A Prefeitura de Ourinhos publicou novo decreto (DM 7.249) na noite de 31 de março, modificando algumas restrições definidas anteriormente e atendendo parcialmente outros pleitos reivindicados através de ofícios pela ACE. Um dos pedidos atendidos pelo prefeito Lucas Pocay Alves da Silva foi a suspensão por 90 dias dos eventuais protestos por falta de pagamento débitos inscritos na dívida ativa do município. Para o presidente da ACE, Robson Martuchi, essa flexibilização foi positiva, mas precisa alcançar todos os tributos e taxas cobrados pela Prefeitura e incluída a postergação de pagamento para o próximo ano.

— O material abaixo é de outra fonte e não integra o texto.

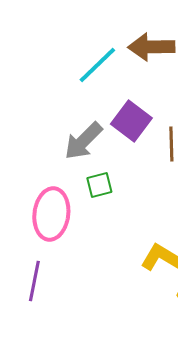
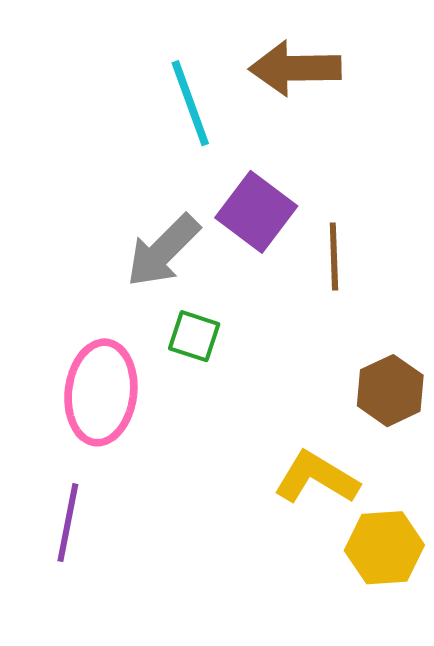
cyan line: (97, 65) -> (190, 103), turned -66
green square: (99, 185) -> (194, 336), turned 32

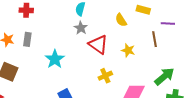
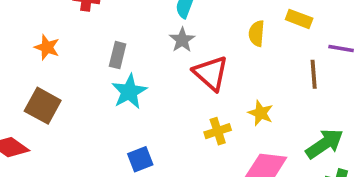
yellow semicircle: (121, 20) -> (257, 33), turned 32
gray rectangle: (27, 39) -> (118, 55), moved
yellow star: (128, 50) -> (261, 113), moved

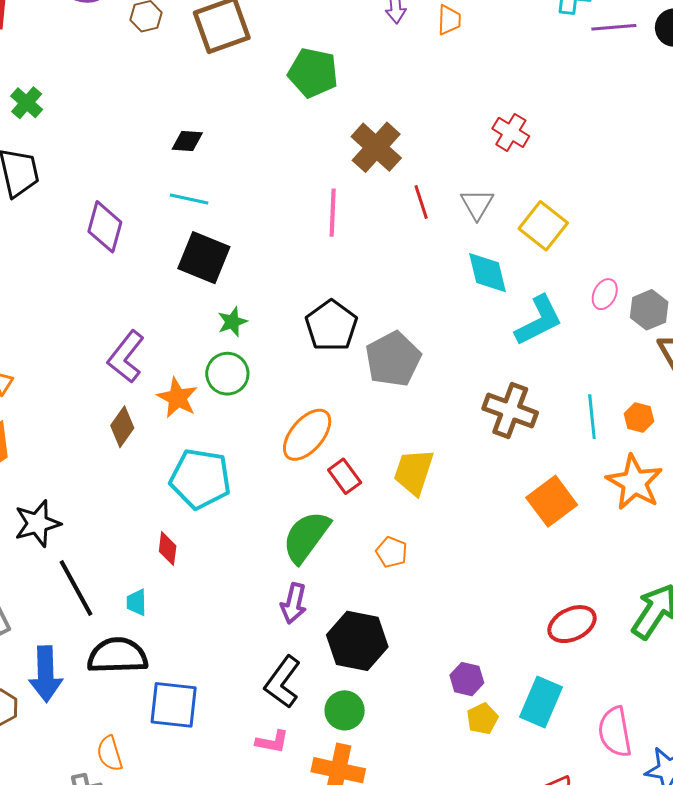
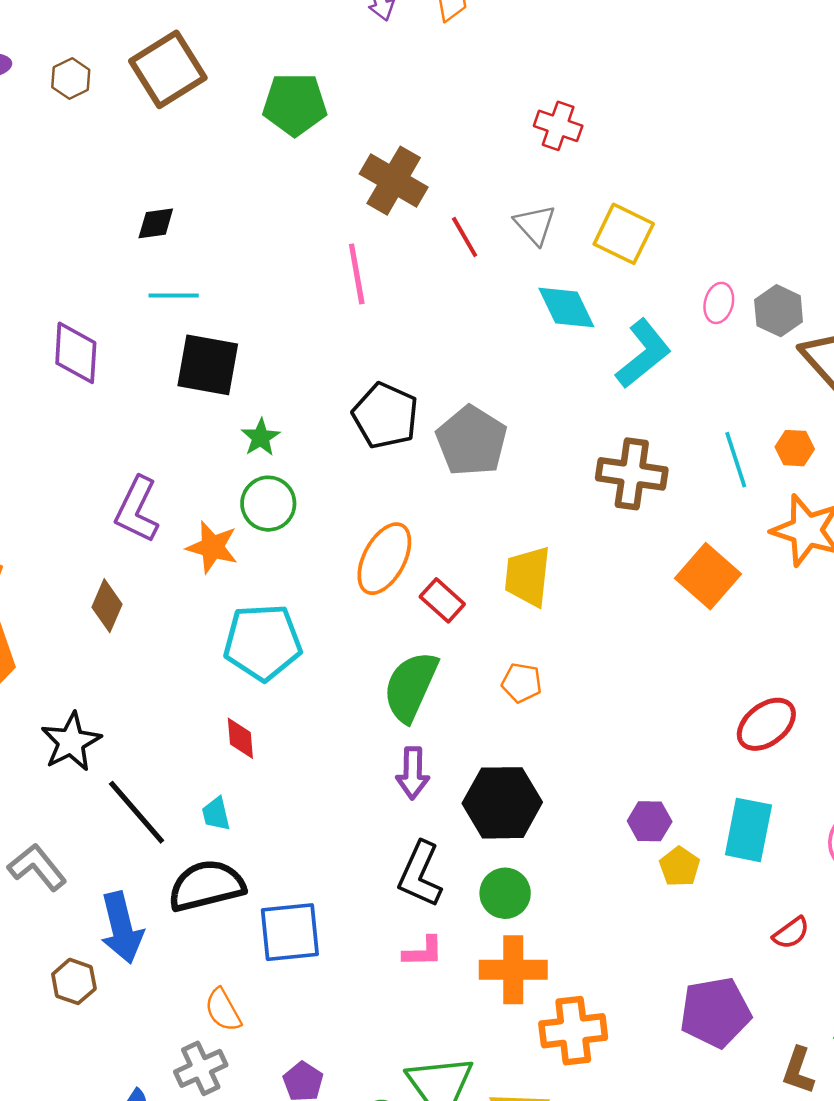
brown diamond: (122, 427) -> (107, 606), moved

Outra reivindicação atendida, objeto de ofícios da ACE encaminhados à Prefeitura e à SAE (Superintendência de Água e Esgoto), foi a suspensão de cortes no “fornecimento de água dos munícipes inadimplentes” por 30 dias. Robson Martuchi chama a atenção para o curto período sem cortes e para a especificação duvidosa dos beneficiados pelo novo decreto. “30 dias é pouco considerando a envergadura do problema, vamos solicitar ao prefeito que estenda esse prazo para pelo menos 90 dias”, afirmou Martuchi. Segundo o presidente da ACE, o decreto beneficia os munícipes, quando deveria especificar também as empresas. “Esse detalhe no texto pode gerar questionamentos futuros da própria SAE, esperamos que haja bom senso do Poder Público para entender que no termo ‘munícipes’ também se enquadram as pessoas jurídicas ou que haja retificação desse artigo do decreto”, sugere.

Os mesmos ofícios encaminhados à Prefeitura e à SAE também solicitaram que, durante o período de quarentena, fosse cobrado somente o consumo mínimo de água, a possível diferença de valor seria postergada para após a crise. No entanto, essa solicitação não foi atendida.

Martuchi questiona também o teor do segundo artigo, onde o decreto 7.249 permite que estabelecimentos como restaurantes, lanchonetes, bares e padarias realizem o atendimento presencial a clientes, desde que sem consumo no local e sem aglomerações. “Nosso pleito era mais amplo. Nosso desejo é que toda atividade comercial possa adotar esse formato, na medida que esse artigo se reforça com a liberação autorizada no mesmo decreto para que as empresas atendam em sistema delivery e drive thru”, salientou o presidente da ACE. Robson entende que esse artigo deveria receber nova redação em seu início: “Passa a ser admitido o atendimento presencial para todos os estabelecimentos comerciais...”, mantendo as mesmas restrições.

Contrariando a primeira normativa que vedava a abertura de todos os estabelecimentos comerciais, a Prefeitura isentou agora do fechamento as lojas de materiais para construção, as assistências técnicas de equipamentos eletroeletrônicos e as indústrias. “Liberar as indústrias, que já estão tomando todos os cuidados preventivos, foi muito bom em nossa avaliação. Na categoria das lojas que comercializam material de construção, faltou incluir e especificar os ramos congêneres, como lojas de tintas, de materiais elétricos, vidraçarias e outros comércios afins”, disse Robson Martuchi.